By the reactions on the internet and from people I’ve spoken to, the fallout seems to be extreme disappointment, particularly in the fact that the episode raised more questions than it answered. I, however, thought it was one of the better episodes this season and maintain that if it would have aired at any point except the end of the series that people would have loved it.
I thought the episode did a great job of explaining the motivations for the characters of Jacob and his brother, and I found their story to be a compelling one. It gave context to two characters that we really knew very little about. I do wish that more of the story had been moved out of the hands of child actors, as it detracted from the episode, and the emotions and story would have been served just as well if they were older.
While the episode was a success from a character standpoint, mythologically it was a grab bag. As I stated before, most people find it frustrating that this episode raised more questions than it answered. To name a few:
- Who is Allison Janney’s character? How did she kill all of the “other” people? Are her true intentions good or evil?
- Are the smoke monster and the Man in Black one and the same? Or does the smoke monster choose to appear as Jacob’s brother? Is the smoke monster the corruption of the light of the island?
- What is the name of the Man in Black?!?

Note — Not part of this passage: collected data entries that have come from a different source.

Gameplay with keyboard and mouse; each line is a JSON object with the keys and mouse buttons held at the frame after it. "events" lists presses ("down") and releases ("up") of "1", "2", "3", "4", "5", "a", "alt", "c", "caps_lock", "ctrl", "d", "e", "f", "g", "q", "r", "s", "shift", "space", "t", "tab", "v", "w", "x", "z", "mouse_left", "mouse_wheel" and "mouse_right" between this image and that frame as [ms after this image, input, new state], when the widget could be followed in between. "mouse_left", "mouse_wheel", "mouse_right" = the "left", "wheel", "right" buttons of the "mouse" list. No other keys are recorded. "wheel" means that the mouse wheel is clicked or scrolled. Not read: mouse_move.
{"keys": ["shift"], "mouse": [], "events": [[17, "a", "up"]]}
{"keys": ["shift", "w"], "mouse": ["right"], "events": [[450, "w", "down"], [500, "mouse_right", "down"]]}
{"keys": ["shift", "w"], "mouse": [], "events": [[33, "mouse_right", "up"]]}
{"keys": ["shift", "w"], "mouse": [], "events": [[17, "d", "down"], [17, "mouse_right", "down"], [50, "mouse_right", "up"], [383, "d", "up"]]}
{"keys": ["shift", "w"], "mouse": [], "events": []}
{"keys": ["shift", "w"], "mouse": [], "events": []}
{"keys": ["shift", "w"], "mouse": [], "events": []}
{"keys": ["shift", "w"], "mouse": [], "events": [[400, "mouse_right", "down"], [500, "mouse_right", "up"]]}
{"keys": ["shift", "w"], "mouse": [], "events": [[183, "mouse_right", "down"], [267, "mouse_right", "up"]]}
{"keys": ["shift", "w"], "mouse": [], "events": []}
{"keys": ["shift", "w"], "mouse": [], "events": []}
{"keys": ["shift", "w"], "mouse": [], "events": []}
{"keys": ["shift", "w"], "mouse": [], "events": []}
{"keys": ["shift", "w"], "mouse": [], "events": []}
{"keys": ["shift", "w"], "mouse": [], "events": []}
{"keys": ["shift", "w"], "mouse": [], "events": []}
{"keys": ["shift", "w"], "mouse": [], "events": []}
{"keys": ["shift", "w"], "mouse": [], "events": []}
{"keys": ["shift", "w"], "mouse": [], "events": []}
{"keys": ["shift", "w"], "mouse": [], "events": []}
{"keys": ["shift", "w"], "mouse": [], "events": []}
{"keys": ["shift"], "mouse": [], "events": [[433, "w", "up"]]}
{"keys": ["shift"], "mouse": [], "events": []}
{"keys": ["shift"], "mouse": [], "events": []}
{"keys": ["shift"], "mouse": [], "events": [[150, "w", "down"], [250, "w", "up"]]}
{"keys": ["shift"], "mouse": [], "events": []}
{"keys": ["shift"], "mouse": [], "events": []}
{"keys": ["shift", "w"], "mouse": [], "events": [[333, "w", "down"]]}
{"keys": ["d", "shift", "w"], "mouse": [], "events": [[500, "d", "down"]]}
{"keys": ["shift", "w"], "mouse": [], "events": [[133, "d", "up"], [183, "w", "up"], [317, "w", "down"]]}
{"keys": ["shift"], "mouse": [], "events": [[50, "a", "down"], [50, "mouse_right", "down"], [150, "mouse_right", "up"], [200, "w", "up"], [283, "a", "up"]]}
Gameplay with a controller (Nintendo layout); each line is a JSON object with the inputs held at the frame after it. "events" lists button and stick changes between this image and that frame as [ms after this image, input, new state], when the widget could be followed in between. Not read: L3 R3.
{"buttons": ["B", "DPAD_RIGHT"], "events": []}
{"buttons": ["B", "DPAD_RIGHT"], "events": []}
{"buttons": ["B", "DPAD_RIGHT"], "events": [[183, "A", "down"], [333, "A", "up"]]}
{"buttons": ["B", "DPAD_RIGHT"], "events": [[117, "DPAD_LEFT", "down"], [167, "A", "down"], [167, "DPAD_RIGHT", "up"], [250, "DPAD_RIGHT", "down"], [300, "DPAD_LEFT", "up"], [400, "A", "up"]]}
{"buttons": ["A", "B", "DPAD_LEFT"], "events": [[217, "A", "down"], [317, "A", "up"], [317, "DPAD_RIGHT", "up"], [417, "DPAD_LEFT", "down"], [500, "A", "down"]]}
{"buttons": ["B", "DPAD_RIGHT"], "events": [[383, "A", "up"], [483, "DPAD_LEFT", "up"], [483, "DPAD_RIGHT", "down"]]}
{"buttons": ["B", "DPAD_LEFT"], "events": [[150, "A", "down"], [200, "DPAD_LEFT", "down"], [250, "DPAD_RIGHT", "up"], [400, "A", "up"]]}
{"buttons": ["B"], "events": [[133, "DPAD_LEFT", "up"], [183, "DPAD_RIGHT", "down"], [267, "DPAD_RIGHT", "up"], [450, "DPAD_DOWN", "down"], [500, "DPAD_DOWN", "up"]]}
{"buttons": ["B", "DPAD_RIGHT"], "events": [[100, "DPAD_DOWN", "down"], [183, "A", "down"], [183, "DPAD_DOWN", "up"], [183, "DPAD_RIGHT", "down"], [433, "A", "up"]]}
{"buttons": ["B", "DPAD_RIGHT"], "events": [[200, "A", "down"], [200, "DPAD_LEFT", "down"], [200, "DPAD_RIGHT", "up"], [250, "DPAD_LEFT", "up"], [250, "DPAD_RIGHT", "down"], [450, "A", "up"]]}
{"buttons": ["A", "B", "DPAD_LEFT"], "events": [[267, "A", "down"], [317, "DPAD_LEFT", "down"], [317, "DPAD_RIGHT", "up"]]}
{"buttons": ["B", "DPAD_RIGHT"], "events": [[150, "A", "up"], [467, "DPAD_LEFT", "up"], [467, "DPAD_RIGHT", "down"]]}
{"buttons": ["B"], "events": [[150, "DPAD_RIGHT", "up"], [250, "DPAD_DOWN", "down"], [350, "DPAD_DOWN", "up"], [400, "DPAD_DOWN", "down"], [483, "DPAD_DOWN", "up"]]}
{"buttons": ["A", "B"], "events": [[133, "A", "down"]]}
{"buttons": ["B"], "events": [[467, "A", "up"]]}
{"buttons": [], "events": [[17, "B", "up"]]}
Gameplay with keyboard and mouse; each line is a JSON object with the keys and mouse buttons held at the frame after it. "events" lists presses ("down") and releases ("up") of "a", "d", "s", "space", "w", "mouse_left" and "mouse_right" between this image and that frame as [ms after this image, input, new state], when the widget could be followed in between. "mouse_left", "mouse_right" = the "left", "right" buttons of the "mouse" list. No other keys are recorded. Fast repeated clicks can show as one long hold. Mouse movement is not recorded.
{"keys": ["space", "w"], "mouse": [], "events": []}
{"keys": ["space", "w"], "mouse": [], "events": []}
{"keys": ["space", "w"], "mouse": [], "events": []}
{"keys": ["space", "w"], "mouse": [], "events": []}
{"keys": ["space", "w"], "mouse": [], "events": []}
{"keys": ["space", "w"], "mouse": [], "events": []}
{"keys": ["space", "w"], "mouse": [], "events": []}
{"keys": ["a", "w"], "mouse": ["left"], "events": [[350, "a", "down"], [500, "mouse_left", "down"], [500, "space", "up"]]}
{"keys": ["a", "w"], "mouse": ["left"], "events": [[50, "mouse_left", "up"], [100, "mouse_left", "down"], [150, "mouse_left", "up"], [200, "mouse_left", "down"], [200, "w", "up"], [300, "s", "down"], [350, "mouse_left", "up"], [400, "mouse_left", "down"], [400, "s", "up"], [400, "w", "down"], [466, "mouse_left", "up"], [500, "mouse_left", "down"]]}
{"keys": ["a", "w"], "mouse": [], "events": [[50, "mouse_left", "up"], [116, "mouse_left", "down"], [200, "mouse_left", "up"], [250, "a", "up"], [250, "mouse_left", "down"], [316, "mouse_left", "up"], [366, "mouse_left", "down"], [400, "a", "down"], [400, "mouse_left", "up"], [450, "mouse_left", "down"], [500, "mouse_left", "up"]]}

I don’t have much to say about Allison Janney’s character, other than there were apples near the bodies of the burned victims which might suggest poisoning. I do think that the smoke monster and the Man in Black are connected at some level. The writers have been deliberate about other characters on the show knowing that The Smoke Monster is certainly NOT Locke. But Jacob has definitely always spoken to the Man in Black as his brother and not an impersonator from my recollection.
Finally, the name of the MiB has been tiptoed around so much, I think that at this point, it has to bear huge significance in the context of the show or it will remain a mystery. I am okay with never learning his name and it leads me to another point. I find that the show is weaker when it is deliberately trying to answer questions. The ridiculous explanation of the wheel that moves the island was a testament to this. How disappointing would it be to find out that the Jacob’s brother’s name is Larry? I hope that the writers will adhere to the motto, “If you can’t explain it well, don’t explain it at all.”
While I may not love the decisions the writers made in adding to the LOST Canon, I will give them the benefit of the doubt and let them conclude the series the way they intended. I am more frustrated when the characters’ motives and emotions are inconsistent for the sake of plot, or when the writing is dull.
I strongly believe that “Across the Sea” is being unfairly targeted as “the episode that should have answered questions” and is a victim of its placement in the series. After re-watching it, and accepting it for what it is rather than what it should have been, I think it is one of the best this season.
- Who is Allison Janney’s character? Will her own origin ever be explained?
- How did people feel about the “light” of the island?
- Was Richard immortalized by Jacob’s touch or by the wine? If it’s the wine, now that the bottle is broken, who can replace Jacob permanently?
- How did people feel about the Adam and Eve explanation?